Tuesday, August 04, 2015

Democrats Unveil a Plan to Fight GOP Gerrymandering

Thanks to cynical district gerrymandering Republicans have managed to hold far more state level and congressional districts than they by rights should hold.  In Virginia the problem is especially egregious and one congressional district has been ruled illegal and a court challenge to state level districts is underway.  Should the districts be struck down and rational, geographically compact districts be put in place, the power of the GOP would be severely lessened.  A piece in the New York Times looks at the Democrat effort to end shameless gerrymandering.  Here are highlights:

The Democratic Governors Association is creating a fund dedicated to winning races in states where governors have some control over congressional redistricting, the party’s first step in a long-range campaign to make control of the House more competitive.

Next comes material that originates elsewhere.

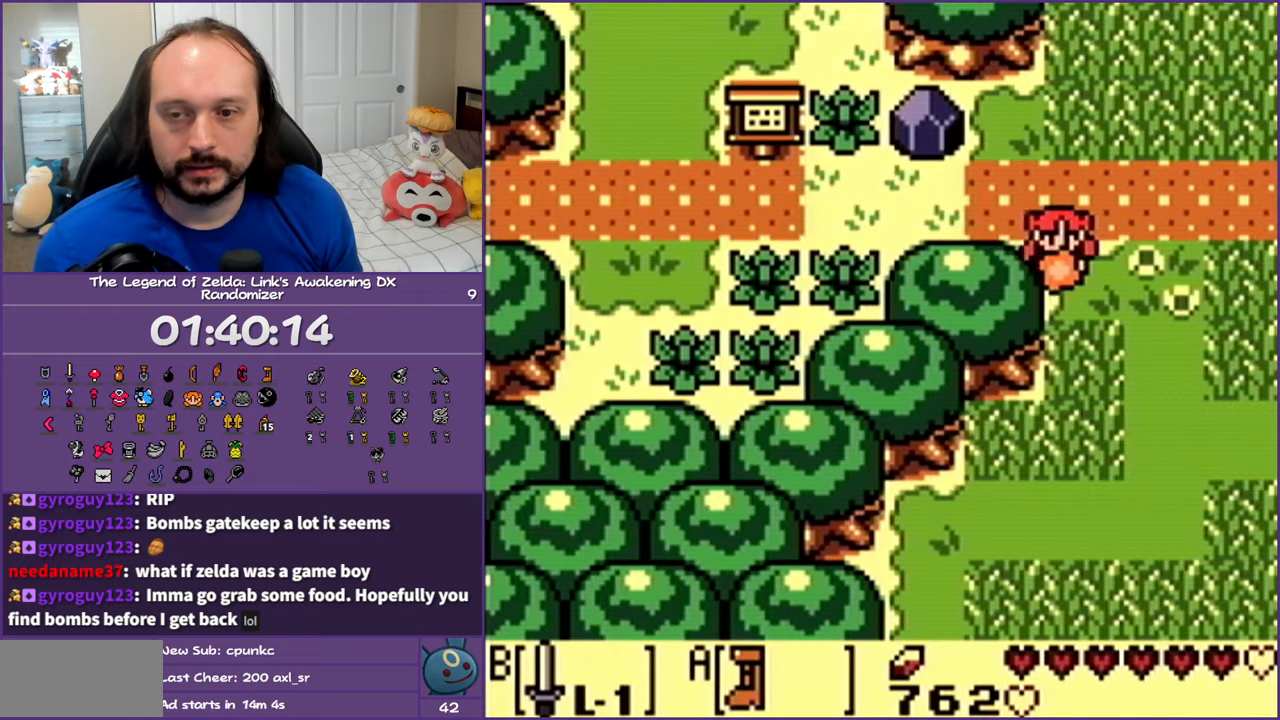
{"buttons": ["A", "DPAD_DOWN", "DPAD_RIGHT"], "events": [[67, "DPAD_RIGHT", "down"]]}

Billed as “Unrig the Map,” the effort will target 18 of the 35 states in which governors play a role in redistricting, and where new congressional maps could allow Democrats to win House seats that are now drawn in a way to favor Republicans. The fund will be used for governors’ races over the next five years, leading up to the 2020 census.

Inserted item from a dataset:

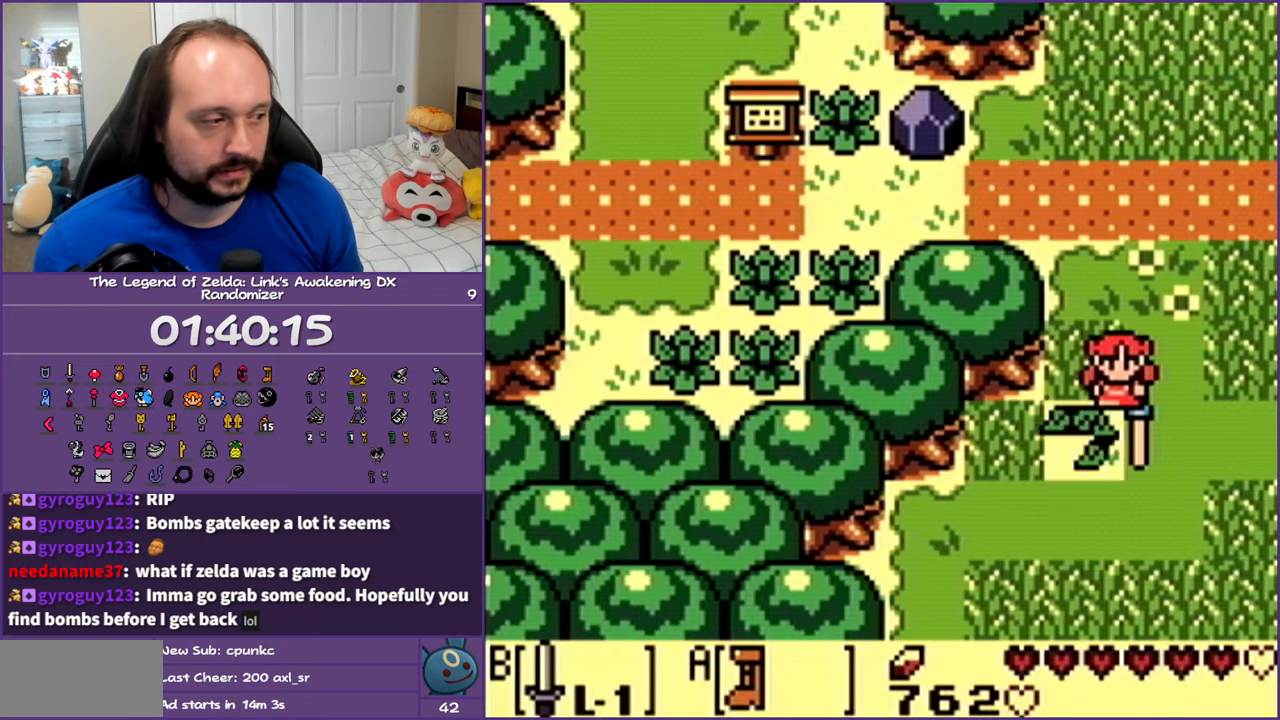
{"buttons": ["A", "DPAD_DOWN"], "events": [[50, "DPAD_RIGHT", "up"]]}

Democratic officials said that they hoped to raise “tens of millions” for the effort and that they believed they could gain as many as 44 House seats if lines were more favorably redrawn in the 18 battleground states. Many of those states still have Republican-controlled legislatures, but with Democratic governors in place they could at least veto the next round of congressional maps and send the disputes to the courts.
The fund-raising effort is to be overseen by Gov. Terry McAuliffe of Virginia and Stephanie Schriock, the president of Emily’s List, a group that works to elect Democratic women who support abortion rights.
The push is rooted in the 2010 elections, which were devastating to Democrats not only because they suffered deep losses but also because Republican victories in governors’ races and gains the party made in controlling state legislatures that year enabled Republicans to dominate redistricting in many states, achieving what could be a decade-long hold on the House.
Democrats won over a million more votes in House races than Republicans but still could not reclaim a majority, in part because of Republican-led redistricting.
Both parties operate networks of political committees intended to channel national money into governor and state legislative races. But the Republican version is far better financed: The Republican Governors Association, for example, spent $170 million during the 2014 cycle, compared with $98 million for the Democratic Governors Association.
Democratic governors and strategists have often complained that their donors are too focused on more glamorous presidential and Senate races, while Republicans have been pouring money into state-level contests.
But Mr. McAuliffe acknowledged that the Democrats had not pushed their donors enough, either. “This effort is the first time the party has really taken a serious effort at winning these races,” he said.